Access to refugia may be particularly important to Burmese Pythons in Florida during periods where environmental temperatures fall outside their thermal tolerance. Cold spells in southern Florida, while uncommon, have previously led to high rates of mortality in radio-tagged Burmese Pythons (Mazzotti et al., 2011). However, this mortality has only been reported in the Florida Everglades, where pythons have less access to natural subterranean refugia, as much of the region floods on a seasonal basis and lacks macro-burrower species such as Gopher Tortoises and Nine-banded Armadillos. Many native species use the thermal stability of burrows to escape harsh environmental conditions, especially cold spells (Jackson & Milstrey, 1989; Pike & Mitchell, 2013). Pythons in this study regularly used burrows as sources of refuge, which may improve their survival during periods of cold weather. Additionally, though assessing range expansions by pythons in Florida is outside the scope of this study, it is nonetheless worth acknowledging that access to refugia such as burrows could potentially improve the likelihood of pythons establishing in areas north of their current range. Xeric habitats, and the burrowing species that accompany them, are uncommon in most of the Everglades, but they become much more frequent in coastal and inland regions just north of Collier County. If the distribution of Burmese pythons expands north, their access to xeric habitats and associated subterranean refugia will increase considerably and provide ample shelters for thermal refuge.

We found that Burmese pythons in southwestern Florida use Gopher Tortoise burrows more than any other type of refuge. Adult Gopher Tortoise burrows are generally wider and longer than most other types of subterranean refugia that pythons have access to in southwestern Florida, reaching widths that are >30 cm and lengths that are >6 m (Hansen, 1963). Because of this, these burrows may be more conducive for large snakes such as Burmese pythons, particularly for pythons that are aggregating. Additionally, tortoise burrows can reach depths of >2.5 m (Hansen, 1963) and maintain impressive thermal stability (Anderson, 2001; Pike & Mitchell, 2013), which could benefit python egg incubation during nest brooding.

Gopher Tortoise populations are in decline across their range, in large part due to loss of habitat (Diemer, 1986). Burmese pythons could further impact Gopher Tortoises by competing for burrow space where their ranges overlap. Bartoszek et al. (2018) reported an aggregation in which seven adult Burmese pythons were tightly packed inside a single active tortoise burrow with the tortoise trapped at the burrow terminus. The pythons in this case filled nearly the entire burrow and blocked the resident tortoise from exiting. Further, female pythons that brood eggs inside burrows occupy those burrows for the duration of incubation, which has been reported to last >60 d in captivity (Branch & Erasmus, 1984; De Vosjoli & Klingenberg, 2005; Wagner, 1976). Such aggregations and nesting events could completely displace resident tortoises from their burrows and potentially expose them to predators and harsh environmental conditions.

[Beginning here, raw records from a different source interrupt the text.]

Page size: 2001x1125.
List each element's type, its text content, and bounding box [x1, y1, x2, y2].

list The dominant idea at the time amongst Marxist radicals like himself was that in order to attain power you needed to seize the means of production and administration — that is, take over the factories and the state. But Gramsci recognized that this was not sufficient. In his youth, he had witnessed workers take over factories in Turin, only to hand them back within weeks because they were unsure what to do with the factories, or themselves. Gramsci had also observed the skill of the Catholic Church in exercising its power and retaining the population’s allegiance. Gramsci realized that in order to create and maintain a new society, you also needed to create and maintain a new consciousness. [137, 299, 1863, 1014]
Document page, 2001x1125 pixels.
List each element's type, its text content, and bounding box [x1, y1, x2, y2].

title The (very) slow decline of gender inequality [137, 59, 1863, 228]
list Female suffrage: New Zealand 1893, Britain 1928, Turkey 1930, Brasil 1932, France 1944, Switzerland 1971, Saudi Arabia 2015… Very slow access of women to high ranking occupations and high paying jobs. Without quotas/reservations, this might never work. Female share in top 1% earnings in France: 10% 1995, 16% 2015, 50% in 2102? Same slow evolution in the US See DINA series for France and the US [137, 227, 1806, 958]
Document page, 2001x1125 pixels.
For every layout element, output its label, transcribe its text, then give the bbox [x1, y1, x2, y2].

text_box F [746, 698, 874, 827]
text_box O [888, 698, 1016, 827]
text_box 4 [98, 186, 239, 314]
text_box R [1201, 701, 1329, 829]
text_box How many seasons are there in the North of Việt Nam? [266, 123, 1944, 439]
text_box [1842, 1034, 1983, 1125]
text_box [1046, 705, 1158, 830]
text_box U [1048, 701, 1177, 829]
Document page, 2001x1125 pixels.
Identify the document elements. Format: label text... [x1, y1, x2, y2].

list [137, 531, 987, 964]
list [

The findings of this study are the result of over six years of research on nearly 2,300 python locations. However, we still know little about the true importance of refugia to these snakes or how access to refugia, especially within xeric habitats, could impact their success in Florida despite this extensive research. Previously, it was suggested that pythons in Florida will not inhabit xeric highland habitats (Pyron et al., 2008) and are unlikely to use burrows to seek refuge from cold environmental temperatures (Jacobson et al., 2012). On the contrary, this study documented that pythons regularly inhabit xeric habitats in southwestern Florida, and the burrows within these habitats are features that are regularly utilized. Access to the refugia within these habitats could affect not only recruitment and survival rates of Burmese pythons, but also their distribution in Florida. Further assessment of this behavior and incorporation into management control strategies is warranted.